小松の死因は意外と知られていないと思います。
私もこれまで講座や雑誌記事などで、「
足痛」を強調してきましたから、それではないかと思われたかもしれません。
私も一時はそうじゃないかと思っていました。
でも、違ってました。
肺結核だと思います。
肺結核と「足痛」の因果関係はなさそうにみえますが、「足痛」が糖尿病だったとしたら、免疫力が低下して合併症を引き起こしやすくなるんじゃないかなとも思います。それで結核に罹患してしまったとか。

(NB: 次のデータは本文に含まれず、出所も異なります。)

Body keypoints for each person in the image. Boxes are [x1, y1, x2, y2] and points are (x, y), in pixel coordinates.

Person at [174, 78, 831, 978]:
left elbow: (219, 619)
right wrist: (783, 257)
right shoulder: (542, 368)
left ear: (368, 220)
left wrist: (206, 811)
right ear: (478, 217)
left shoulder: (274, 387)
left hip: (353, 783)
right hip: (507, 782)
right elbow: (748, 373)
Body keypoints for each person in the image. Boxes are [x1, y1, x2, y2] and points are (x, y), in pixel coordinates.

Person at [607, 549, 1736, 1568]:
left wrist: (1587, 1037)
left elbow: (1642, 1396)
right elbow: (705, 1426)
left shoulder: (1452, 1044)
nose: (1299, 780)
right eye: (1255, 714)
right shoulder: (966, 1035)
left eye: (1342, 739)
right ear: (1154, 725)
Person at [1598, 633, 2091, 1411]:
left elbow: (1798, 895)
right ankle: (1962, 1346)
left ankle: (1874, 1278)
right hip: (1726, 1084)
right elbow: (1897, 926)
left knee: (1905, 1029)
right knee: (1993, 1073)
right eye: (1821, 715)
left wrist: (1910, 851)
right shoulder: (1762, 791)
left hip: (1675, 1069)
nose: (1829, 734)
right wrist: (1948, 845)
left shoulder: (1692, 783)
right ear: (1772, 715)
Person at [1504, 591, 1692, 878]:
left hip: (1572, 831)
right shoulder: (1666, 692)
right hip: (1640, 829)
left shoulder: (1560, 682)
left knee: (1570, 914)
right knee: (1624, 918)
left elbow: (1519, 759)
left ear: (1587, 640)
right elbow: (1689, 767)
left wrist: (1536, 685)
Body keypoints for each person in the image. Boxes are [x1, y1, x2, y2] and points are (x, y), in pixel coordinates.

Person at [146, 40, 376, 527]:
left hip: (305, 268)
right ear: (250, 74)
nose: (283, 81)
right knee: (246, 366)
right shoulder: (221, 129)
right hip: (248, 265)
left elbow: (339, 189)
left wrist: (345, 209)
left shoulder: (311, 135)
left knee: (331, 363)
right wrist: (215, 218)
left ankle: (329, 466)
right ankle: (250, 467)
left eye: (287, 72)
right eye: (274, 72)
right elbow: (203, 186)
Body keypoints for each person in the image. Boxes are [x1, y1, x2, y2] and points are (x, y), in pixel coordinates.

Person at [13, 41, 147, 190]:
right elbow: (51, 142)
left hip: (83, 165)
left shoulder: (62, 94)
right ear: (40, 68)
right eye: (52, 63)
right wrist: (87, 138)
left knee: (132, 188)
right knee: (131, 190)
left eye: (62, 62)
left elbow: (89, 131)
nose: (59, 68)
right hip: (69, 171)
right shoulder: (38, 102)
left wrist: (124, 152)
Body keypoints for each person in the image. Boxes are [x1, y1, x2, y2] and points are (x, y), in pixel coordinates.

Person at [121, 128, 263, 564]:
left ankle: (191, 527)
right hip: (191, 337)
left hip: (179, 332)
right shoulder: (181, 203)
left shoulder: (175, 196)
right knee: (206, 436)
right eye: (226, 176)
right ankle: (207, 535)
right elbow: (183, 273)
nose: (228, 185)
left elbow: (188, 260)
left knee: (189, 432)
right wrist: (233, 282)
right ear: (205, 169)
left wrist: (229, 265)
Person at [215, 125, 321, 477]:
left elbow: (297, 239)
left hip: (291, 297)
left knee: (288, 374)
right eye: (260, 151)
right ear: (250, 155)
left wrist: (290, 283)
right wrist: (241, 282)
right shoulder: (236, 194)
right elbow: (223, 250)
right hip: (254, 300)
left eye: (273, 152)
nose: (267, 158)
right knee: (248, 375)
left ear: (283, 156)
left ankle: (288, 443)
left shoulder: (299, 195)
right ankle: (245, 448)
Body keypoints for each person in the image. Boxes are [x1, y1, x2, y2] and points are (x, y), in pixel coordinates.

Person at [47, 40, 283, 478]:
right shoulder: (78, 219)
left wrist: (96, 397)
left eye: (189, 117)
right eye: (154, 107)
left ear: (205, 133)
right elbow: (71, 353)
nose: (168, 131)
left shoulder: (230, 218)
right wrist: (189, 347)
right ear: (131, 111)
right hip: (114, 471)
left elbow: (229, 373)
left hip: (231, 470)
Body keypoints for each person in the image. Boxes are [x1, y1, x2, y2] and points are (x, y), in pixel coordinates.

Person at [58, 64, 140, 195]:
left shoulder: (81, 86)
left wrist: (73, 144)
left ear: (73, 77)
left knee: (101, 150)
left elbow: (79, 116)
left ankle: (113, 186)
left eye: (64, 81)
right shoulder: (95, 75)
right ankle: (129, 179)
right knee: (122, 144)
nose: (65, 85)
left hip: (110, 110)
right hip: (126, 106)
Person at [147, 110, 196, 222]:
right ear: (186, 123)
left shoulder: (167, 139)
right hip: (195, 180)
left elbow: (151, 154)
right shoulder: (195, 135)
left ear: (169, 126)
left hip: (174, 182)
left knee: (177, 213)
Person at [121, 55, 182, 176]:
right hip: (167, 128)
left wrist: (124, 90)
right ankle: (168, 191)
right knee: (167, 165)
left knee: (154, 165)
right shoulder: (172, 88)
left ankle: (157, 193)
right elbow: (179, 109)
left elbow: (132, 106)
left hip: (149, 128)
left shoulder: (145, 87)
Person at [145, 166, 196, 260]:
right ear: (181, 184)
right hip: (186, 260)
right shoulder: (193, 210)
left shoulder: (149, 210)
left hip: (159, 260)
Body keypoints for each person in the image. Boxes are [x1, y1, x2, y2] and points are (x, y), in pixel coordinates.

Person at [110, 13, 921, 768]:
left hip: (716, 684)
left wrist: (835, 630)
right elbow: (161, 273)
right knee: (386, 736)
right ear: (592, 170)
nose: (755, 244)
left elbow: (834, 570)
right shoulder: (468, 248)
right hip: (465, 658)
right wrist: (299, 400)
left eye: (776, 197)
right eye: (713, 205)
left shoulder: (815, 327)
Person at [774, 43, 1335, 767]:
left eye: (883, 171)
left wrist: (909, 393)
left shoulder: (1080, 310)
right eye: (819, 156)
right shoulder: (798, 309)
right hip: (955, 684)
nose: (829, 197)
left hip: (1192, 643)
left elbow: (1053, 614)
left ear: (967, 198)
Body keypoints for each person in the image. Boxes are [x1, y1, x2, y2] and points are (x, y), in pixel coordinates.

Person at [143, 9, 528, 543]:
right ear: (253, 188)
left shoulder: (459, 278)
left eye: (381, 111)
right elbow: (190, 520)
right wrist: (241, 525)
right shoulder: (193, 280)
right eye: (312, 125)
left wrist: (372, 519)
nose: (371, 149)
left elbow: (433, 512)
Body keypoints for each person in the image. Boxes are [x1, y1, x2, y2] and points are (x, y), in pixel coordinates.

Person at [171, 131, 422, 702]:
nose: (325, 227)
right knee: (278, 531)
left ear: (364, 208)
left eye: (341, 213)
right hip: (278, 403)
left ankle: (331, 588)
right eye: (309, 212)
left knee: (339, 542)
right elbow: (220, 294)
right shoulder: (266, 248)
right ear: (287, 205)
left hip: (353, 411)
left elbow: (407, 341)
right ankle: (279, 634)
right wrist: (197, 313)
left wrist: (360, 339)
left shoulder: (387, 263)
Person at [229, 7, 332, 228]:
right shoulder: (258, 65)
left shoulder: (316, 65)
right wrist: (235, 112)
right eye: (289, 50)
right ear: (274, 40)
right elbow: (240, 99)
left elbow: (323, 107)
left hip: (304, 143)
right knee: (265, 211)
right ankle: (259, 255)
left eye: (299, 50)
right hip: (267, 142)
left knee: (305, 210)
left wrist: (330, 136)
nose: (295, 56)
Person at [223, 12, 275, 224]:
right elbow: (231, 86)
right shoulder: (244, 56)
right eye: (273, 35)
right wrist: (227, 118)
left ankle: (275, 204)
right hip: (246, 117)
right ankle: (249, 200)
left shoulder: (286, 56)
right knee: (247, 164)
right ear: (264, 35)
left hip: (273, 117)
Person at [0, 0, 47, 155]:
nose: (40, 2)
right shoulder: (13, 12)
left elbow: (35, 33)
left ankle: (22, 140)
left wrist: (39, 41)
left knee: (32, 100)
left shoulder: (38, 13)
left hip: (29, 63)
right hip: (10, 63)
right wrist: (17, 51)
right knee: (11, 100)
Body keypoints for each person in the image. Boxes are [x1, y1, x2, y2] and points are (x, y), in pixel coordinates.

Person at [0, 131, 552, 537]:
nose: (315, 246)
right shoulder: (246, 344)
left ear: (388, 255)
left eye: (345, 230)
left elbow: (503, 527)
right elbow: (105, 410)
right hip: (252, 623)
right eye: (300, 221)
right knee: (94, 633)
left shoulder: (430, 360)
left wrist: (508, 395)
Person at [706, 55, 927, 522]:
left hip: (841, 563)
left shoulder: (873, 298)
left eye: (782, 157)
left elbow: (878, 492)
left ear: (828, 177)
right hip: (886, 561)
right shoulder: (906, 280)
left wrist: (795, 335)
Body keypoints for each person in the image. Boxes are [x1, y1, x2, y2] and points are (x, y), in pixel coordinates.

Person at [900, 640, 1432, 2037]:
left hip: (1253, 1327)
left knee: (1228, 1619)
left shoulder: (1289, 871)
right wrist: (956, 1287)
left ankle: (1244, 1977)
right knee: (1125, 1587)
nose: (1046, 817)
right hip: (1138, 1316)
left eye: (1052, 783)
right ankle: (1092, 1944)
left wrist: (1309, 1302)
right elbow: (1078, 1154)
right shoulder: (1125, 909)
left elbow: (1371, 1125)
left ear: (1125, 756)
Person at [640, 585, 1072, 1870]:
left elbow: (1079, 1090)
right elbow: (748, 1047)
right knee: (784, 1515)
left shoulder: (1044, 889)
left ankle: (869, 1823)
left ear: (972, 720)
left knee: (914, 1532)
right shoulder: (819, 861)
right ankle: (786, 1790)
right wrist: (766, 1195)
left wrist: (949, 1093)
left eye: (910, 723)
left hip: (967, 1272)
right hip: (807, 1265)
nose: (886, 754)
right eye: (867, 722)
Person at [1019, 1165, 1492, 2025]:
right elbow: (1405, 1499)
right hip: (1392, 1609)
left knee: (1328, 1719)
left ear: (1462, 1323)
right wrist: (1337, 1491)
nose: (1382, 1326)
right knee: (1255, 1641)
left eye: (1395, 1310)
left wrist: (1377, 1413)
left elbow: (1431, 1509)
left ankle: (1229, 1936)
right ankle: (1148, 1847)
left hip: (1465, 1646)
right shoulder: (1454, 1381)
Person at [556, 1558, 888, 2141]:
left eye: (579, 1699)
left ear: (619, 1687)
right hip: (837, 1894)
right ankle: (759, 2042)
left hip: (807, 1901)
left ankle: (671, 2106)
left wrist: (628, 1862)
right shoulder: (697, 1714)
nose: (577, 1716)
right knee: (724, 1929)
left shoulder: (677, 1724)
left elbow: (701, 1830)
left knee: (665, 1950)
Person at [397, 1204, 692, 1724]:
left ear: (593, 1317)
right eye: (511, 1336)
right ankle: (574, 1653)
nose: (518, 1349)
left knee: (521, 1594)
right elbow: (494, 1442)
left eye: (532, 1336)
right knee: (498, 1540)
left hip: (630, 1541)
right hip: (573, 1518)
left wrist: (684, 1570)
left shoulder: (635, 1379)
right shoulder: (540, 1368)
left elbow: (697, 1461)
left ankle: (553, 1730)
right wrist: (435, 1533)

まったくの門外漢なので、あくまで素人の見たてです。詳しい方がおいでなら、ご教示下さい。
先日、大阪に行ったとき、オランダ人医師ボードウィンの宿舎となった法性寺を拝観してきました。
彼が小松の治療にあたったわけですが、小松はこの寺を訪問する余力はあったのかと気になりました。小松の大久保利通宛て書簡を見ると、自宅療養だったのではないかと思われますが。
ボードウィンは小松をヨーロッパで治療させようとしたようです。
でも、小松に長い船旅に耐えるだけの体力が残っていたとは思えませんし、また無事に着いても、当時の医療水準では、肺結核を完治させるのは難しかったのではないかと思います。
もしかしたら、小松はヨーロッパで客死という可能性もあったわけですね。
次回は、小松の死後のことを書いてみたいと思います。
小松の後継はどうなるのか、実子の安千代と養子の右近(町田申四郎)はどうなるのかといったところです。